In advance of our call, I sent Erik a one page synopsis for a project I have been working on for a while, and one which I consider to be among the strongest contenders in my portfolio of story ideas. While I waited for Erik to call, I was very anxious, pacing around, rehearsing my introductions, practicing to sound nonchalant. Even Wifey could tell I was nervous.
Our Hero: I really hope he likes me.
Rachel: Why don’t you pass him a note in homeroom?
Our Hero: Jealous?
Erik was every bit as cool on the phone as he was in our email exchanges. In a forty minute call (yes, I even scored bonus time!) he gave me very practical feedback on my story concept, including weaknesses in the synopsis. He was very candid, yet encouraging. He told me his story, about working for a production company and struggling to sell any of his work. On the advice of a friend in the business, he took a sitcom writing class, wrote some spec scripts for existing series, one of which was read by Tom (Everyman Movie Star) Hanks! He scored a staff writing job on Band of Brothers, and the rest was history.
More than anything else, Erik helped demystify an industry shrouded in myth. He was just a regular guy who, through years of hard work and patience, achieved his goal and reached a pretty high pinnacle. I plan to use his consulting services down the road, so I am considering him a legitimate Mentor on my Heroic Quest.
These goals were accomplished despite putting in some major hours at work. The week I submitted my script I worked every night into the early morning, sometimes on the script, sometimes on a business proposal for my employer, the Parking Meter factory. Rachel made sacrifices as well, so per her wish, for Mother’s Day we took a weekender to an authentic, African-themed resort a few hours away. We spent the weekend battling Monsters with names like the Master Blaster, the Sahara Sidewinders and the Screaming Hyena.

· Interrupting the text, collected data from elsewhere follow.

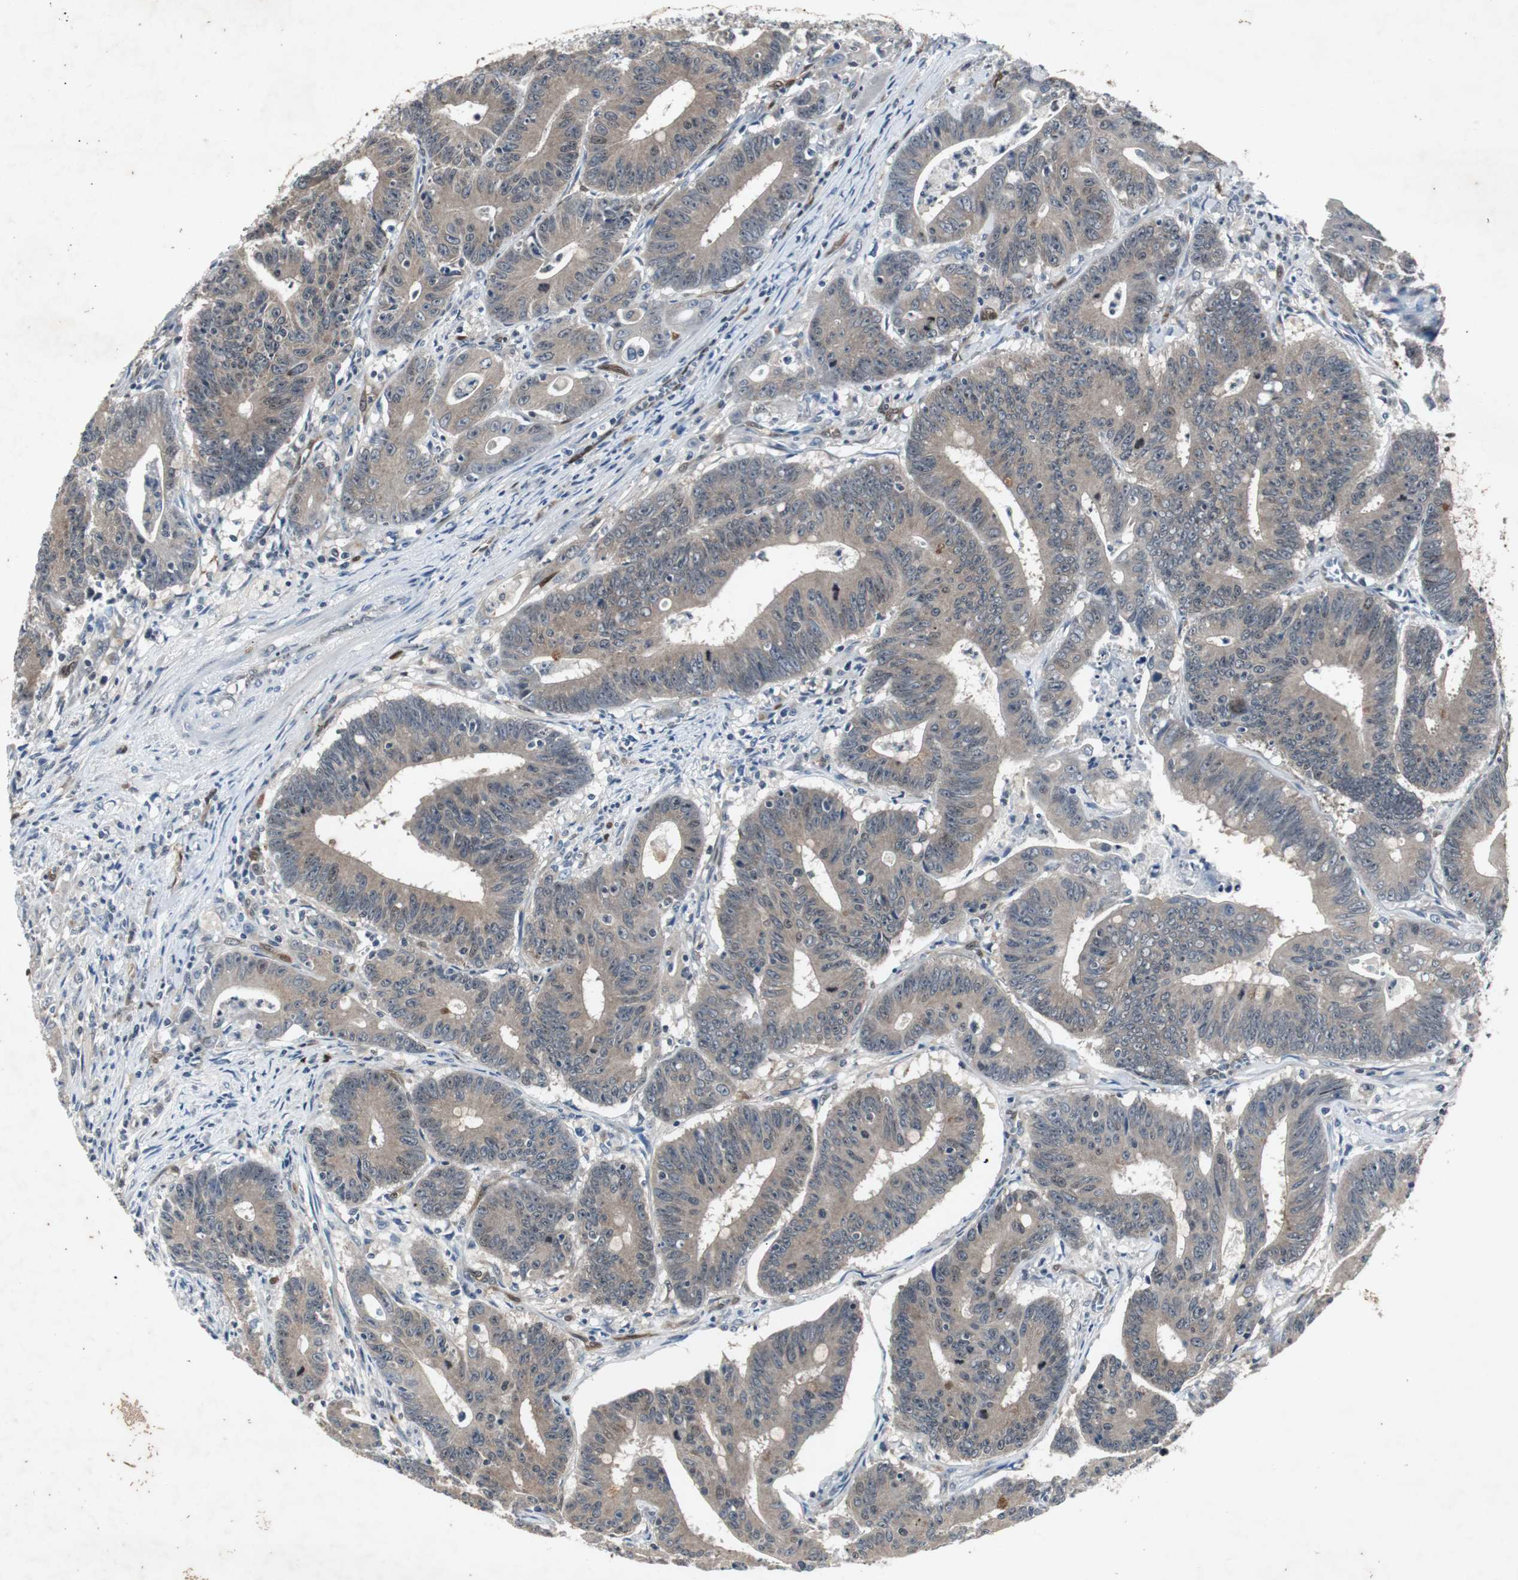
{"staining": {"intensity": "weak", "quantity": ">75%", "location": "cytoplasmic/membranous"}, "tissue": "colorectal cancer", "cell_type": "Tumor cells", "image_type": "cancer", "snomed": [{"axis": "morphology", "description": "Adenocarcinoma, NOS"}, {"axis": "topography", "description": "Colon"}], "caption": "Colorectal cancer stained with a brown dye exhibits weak cytoplasmic/membranous positive positivity in about >75% of tumor cells.", "gene": "SMAD1", "patient": {"sex": "male", "age": 45}}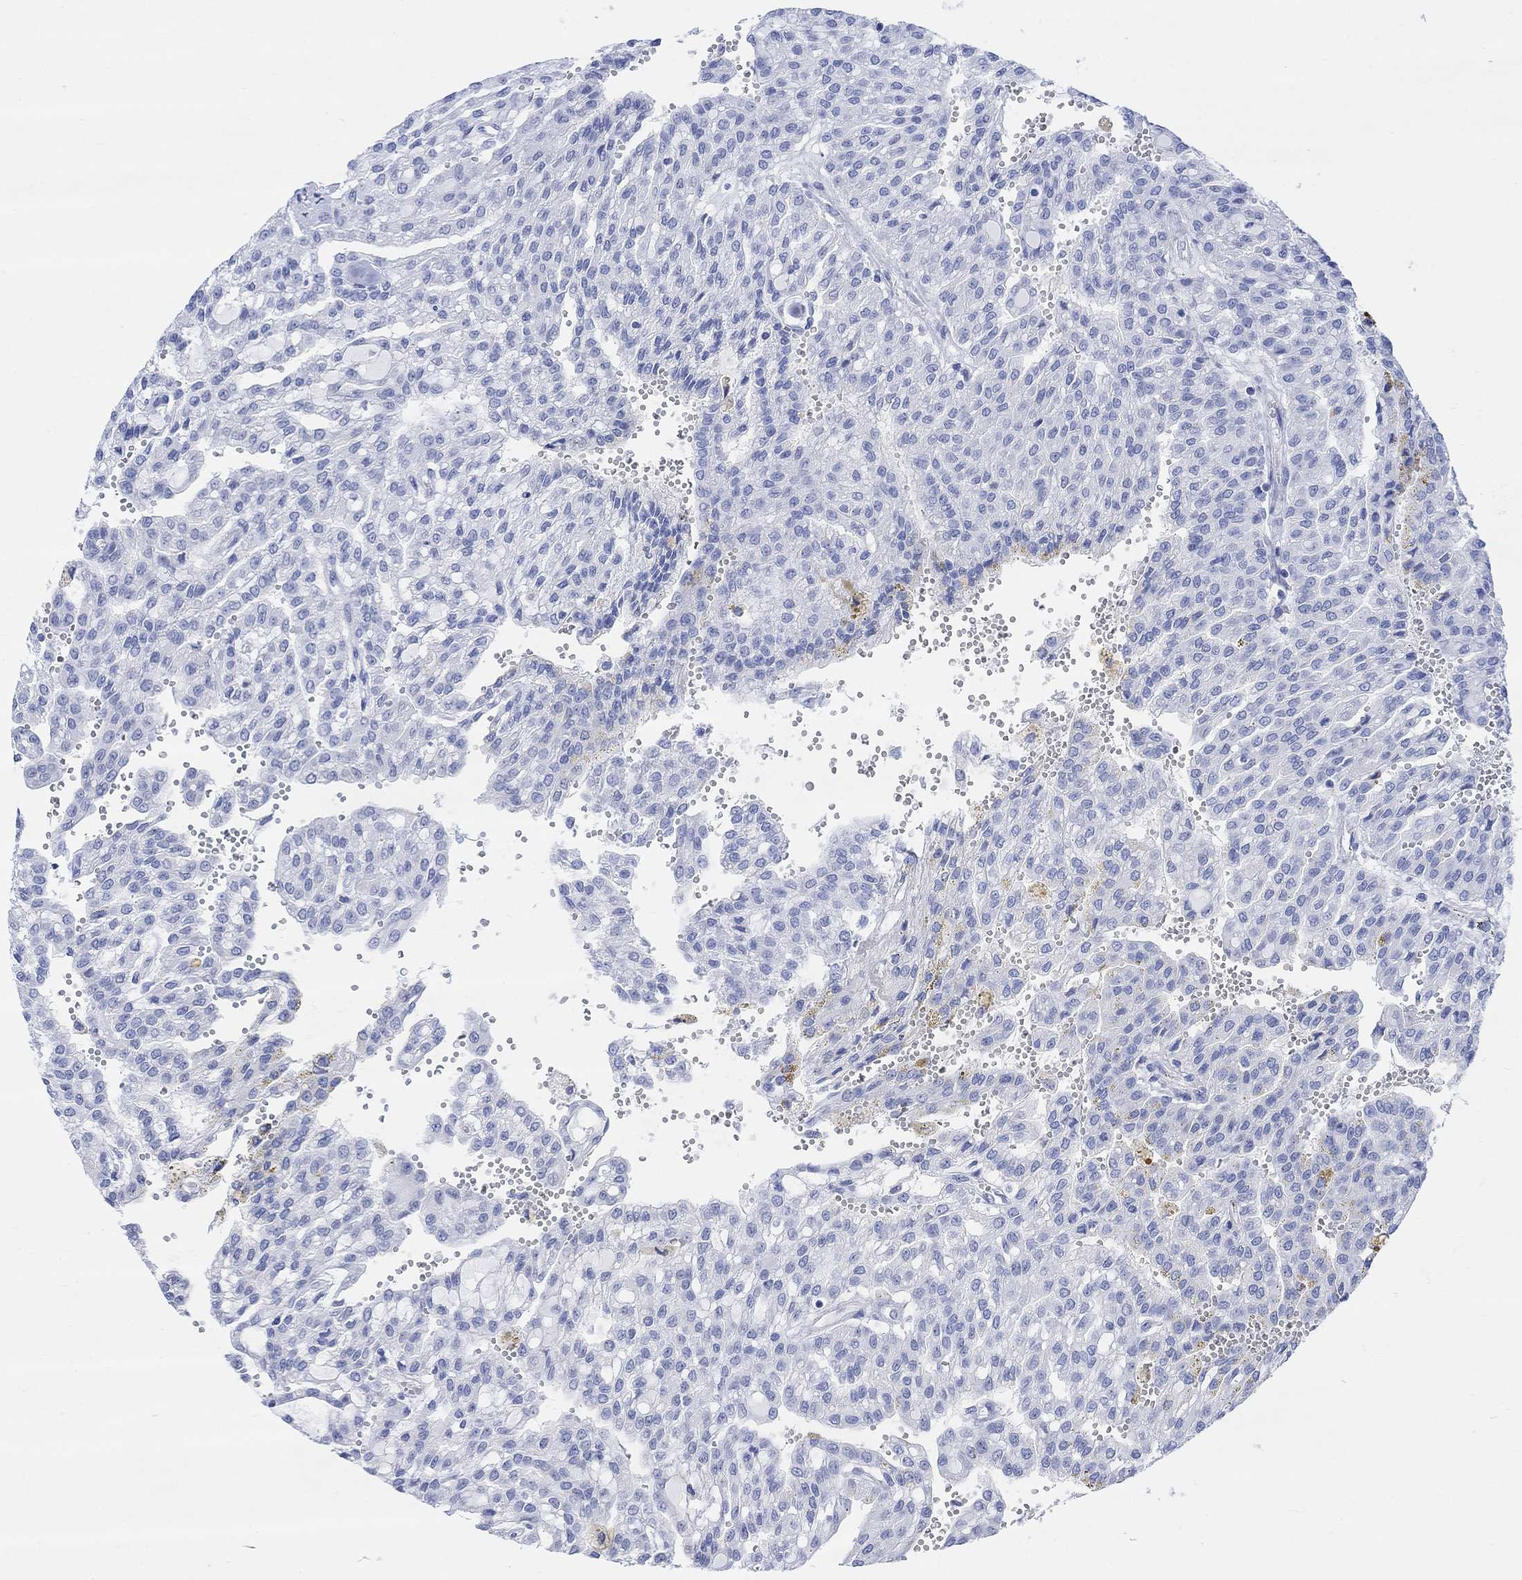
{"staining": {"intensity": "negative", "quantity": "none", "location": "none"}, "tissue": "renal cancer", "cell_type": "Tumor cells", "image_type": "cancer", "snomed": [{"axis": "morphology", "description": "Adenocarcinoma, NOS"}, {"axis": "topography", "description": "Kidney"}], "caption": "Photomicrograph shows no protein staining in tumor cells of renal cancer (adenocarcinoma) tissue.", "gene": "GNG13", "patient": {"sex": "male", "age": 63}}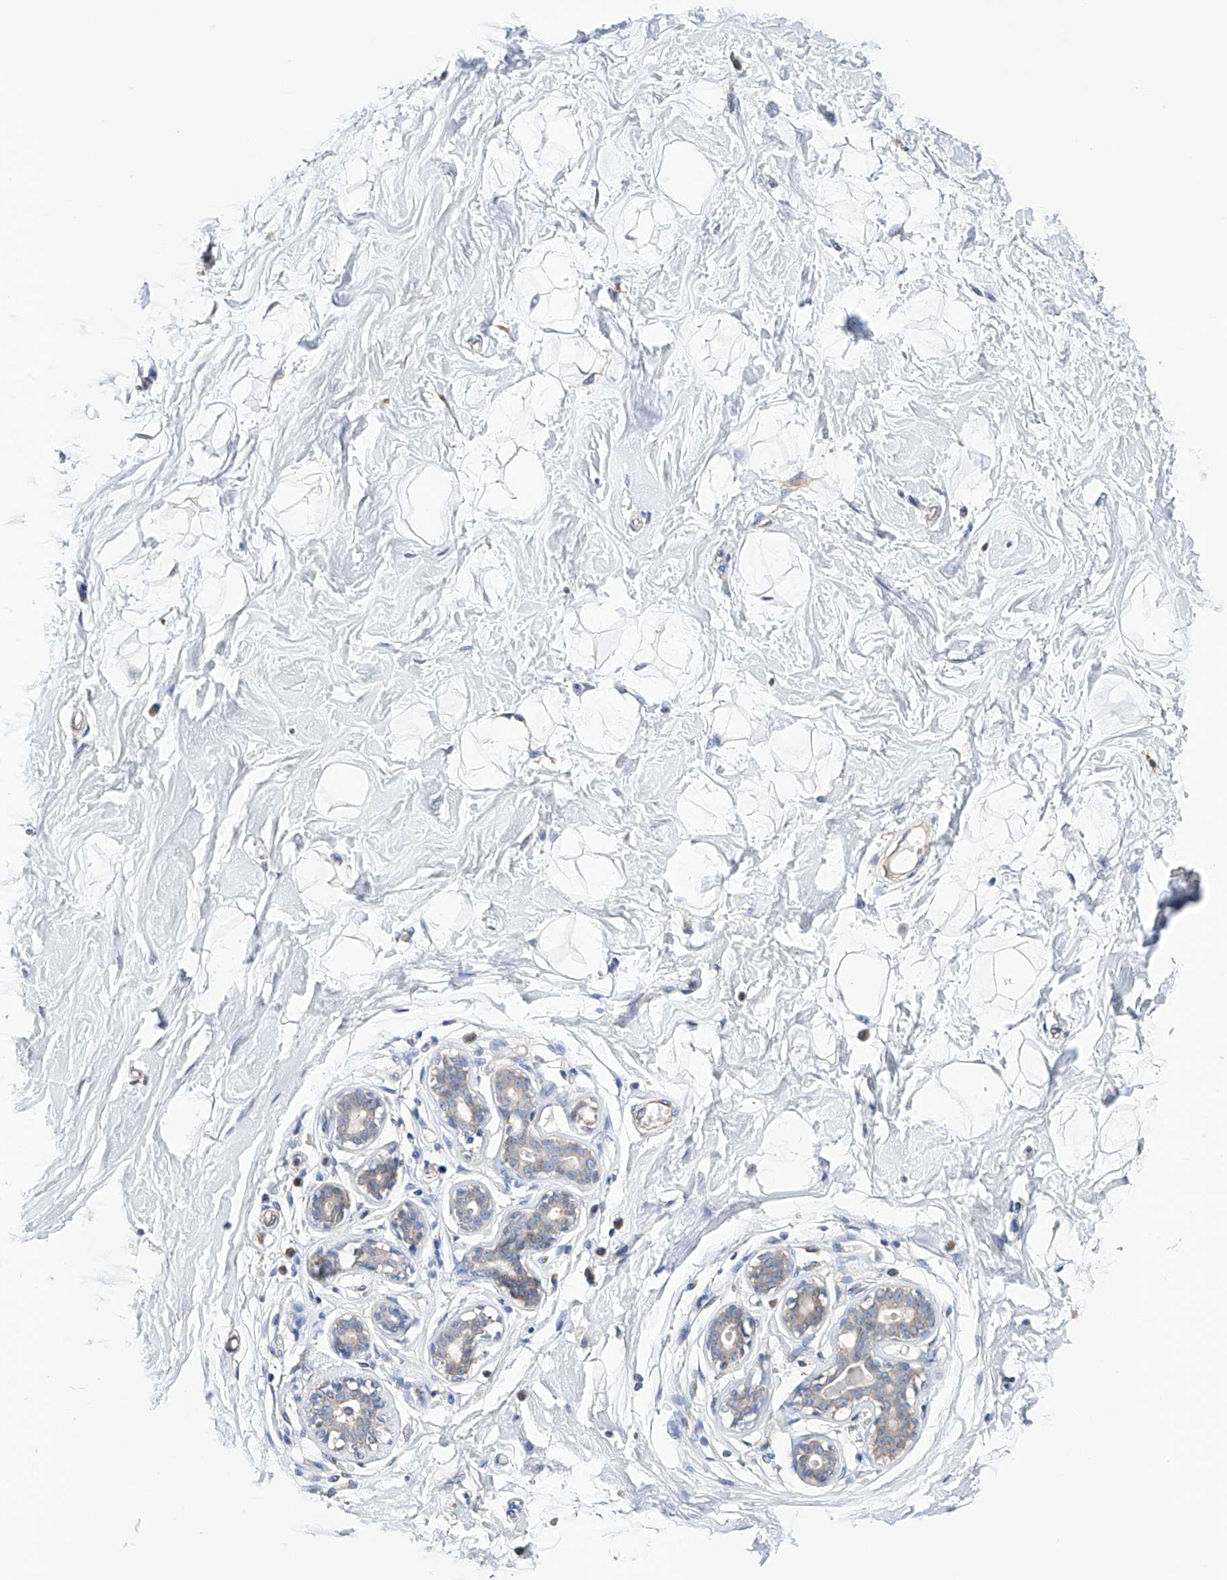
{"staining": {"intensity": "negative", "quantity": "none", "location": "none"}, "tissue": "breast", "cell_type": "Adipocytes", "image_type": "normal", "snomed": [{"axis": "morphology", "description": "Normal tissue, NOS"}, {"axis": "morphology", "description": "Adenoma, NOS"}, {"axis": "topography", "description": "Breast"}], "caption": "Immunohistochemical staining of unremarkable human breast demonstrates no significant expression in adipocytes. (DAB immunohistochemistry, high magnification).", "gene": "AFG1L", "patient": {"sex": "female", "age": 23}}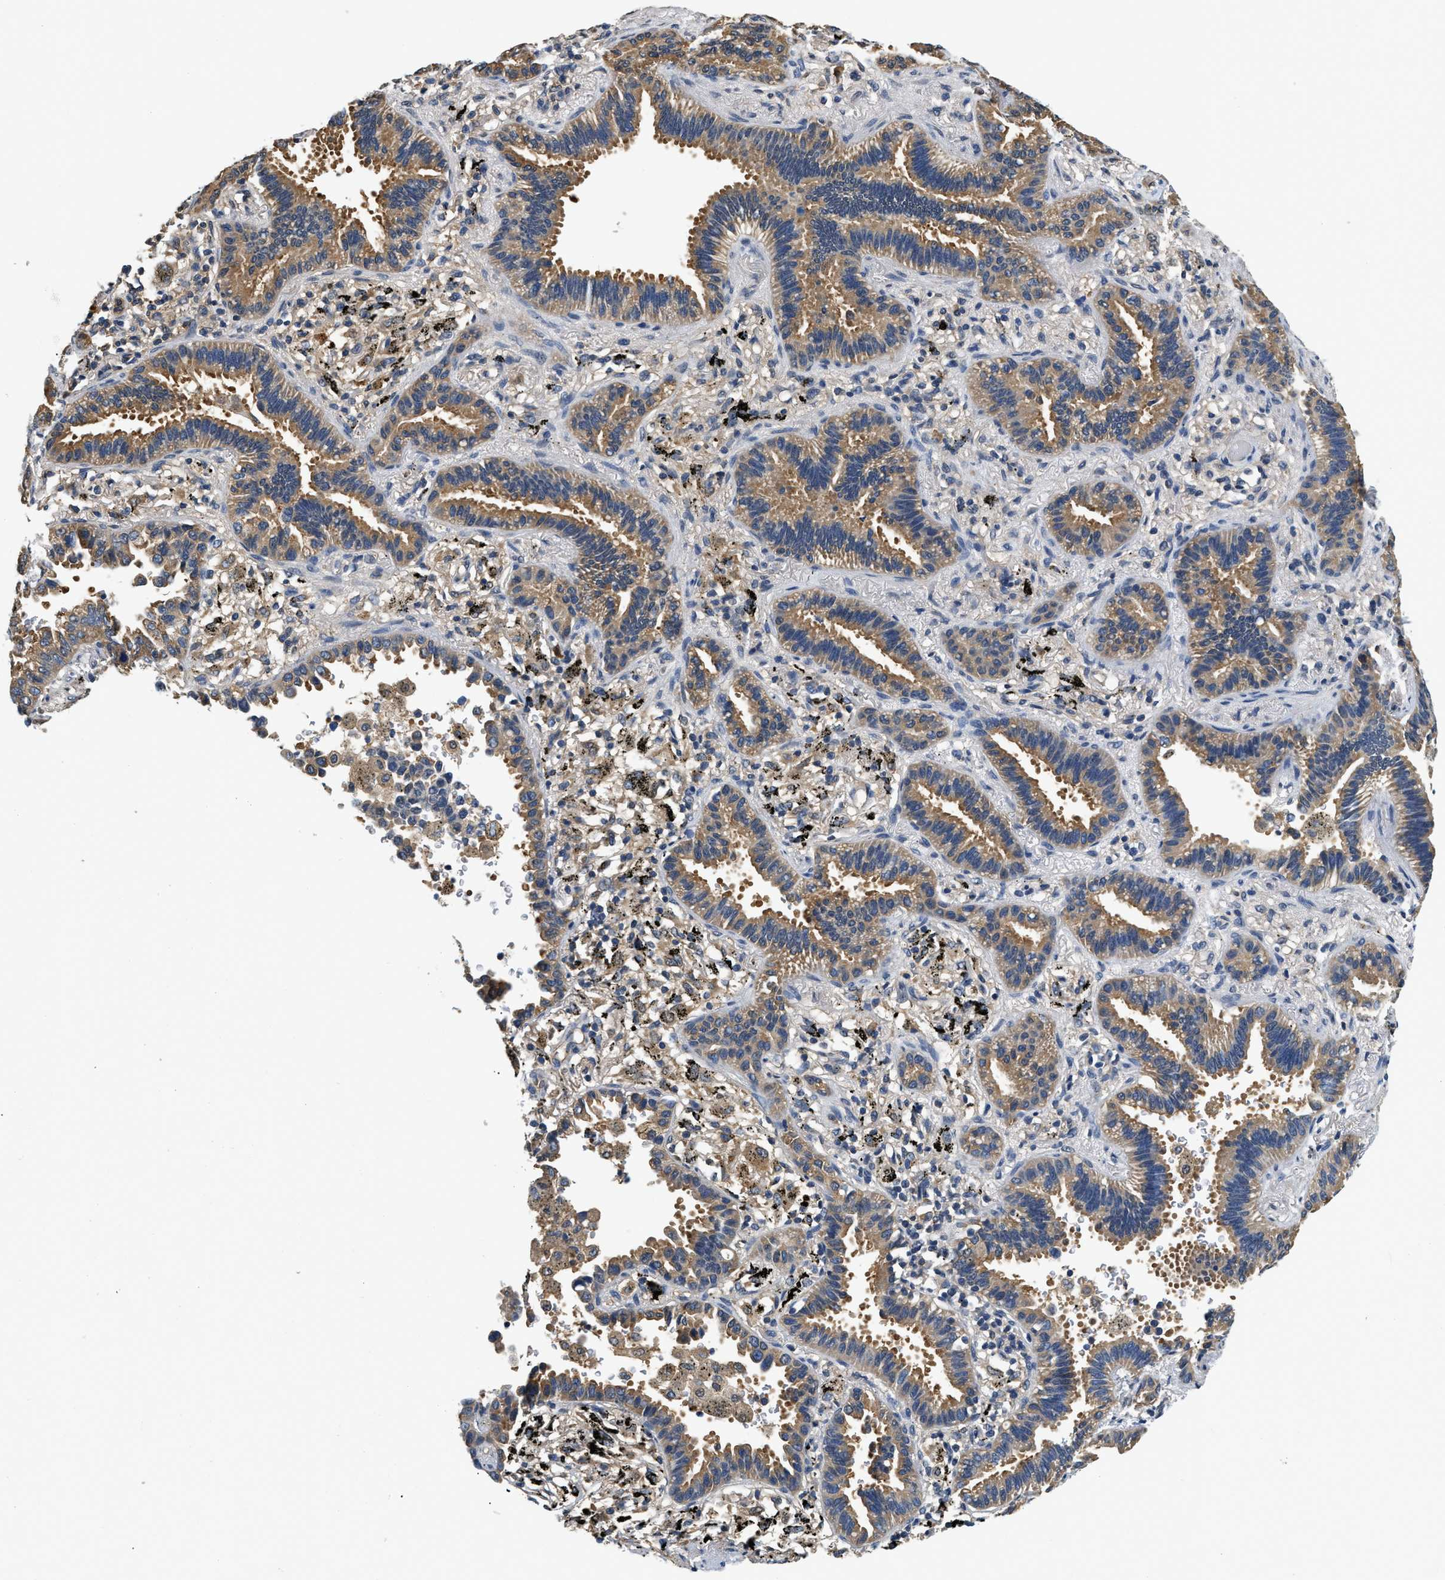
{"staining": {"intensity": "moderate", "quantity": ">75%", "location": "cytoplasmic/membranous"}, "tissue": "lung cancer", "cell_type": "Tumor cells", "image_type": "cancer", "snomed": [{"axis": "morphology", "description": "Normal tissue, NOS"}, {"axis": "morphology", "description": "Adenocarcinoma, NOS"}, {"axis": "topography", "description": "Lung"}], "caption": "Adenocarcinoma (lung) stained with DAB immunohistochemistry (IHC) demonstrates medium levels of moderate cytoplasmic/membranous staining in approximately >75% of tumor cells.", "gene": "BCL7C", "patient": {"sex": "male", "age": 59}}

Now, I’ve never considered myself a waterpark guy, it has a negative, mulleted proletarian connotation, but we had a helluva lot of fun with the girls. Most importantly, we took a break from the ratrace of holding down 9-to-5’s, raising kids, mortgage payments, caring for parents, mystery illnesses, and Heroic Quests.
Da Vinci knew all about hard work. But , to paraphrase the quote at the top of this post, don’t forget to to ride the Berserk Hedgehog from time to time. I wouldn’t be surprised if they found a blueprint of a waterslide in Leonardo’s notebook.
Now, on to the next challenge: the Industry Insider TV Writing contest.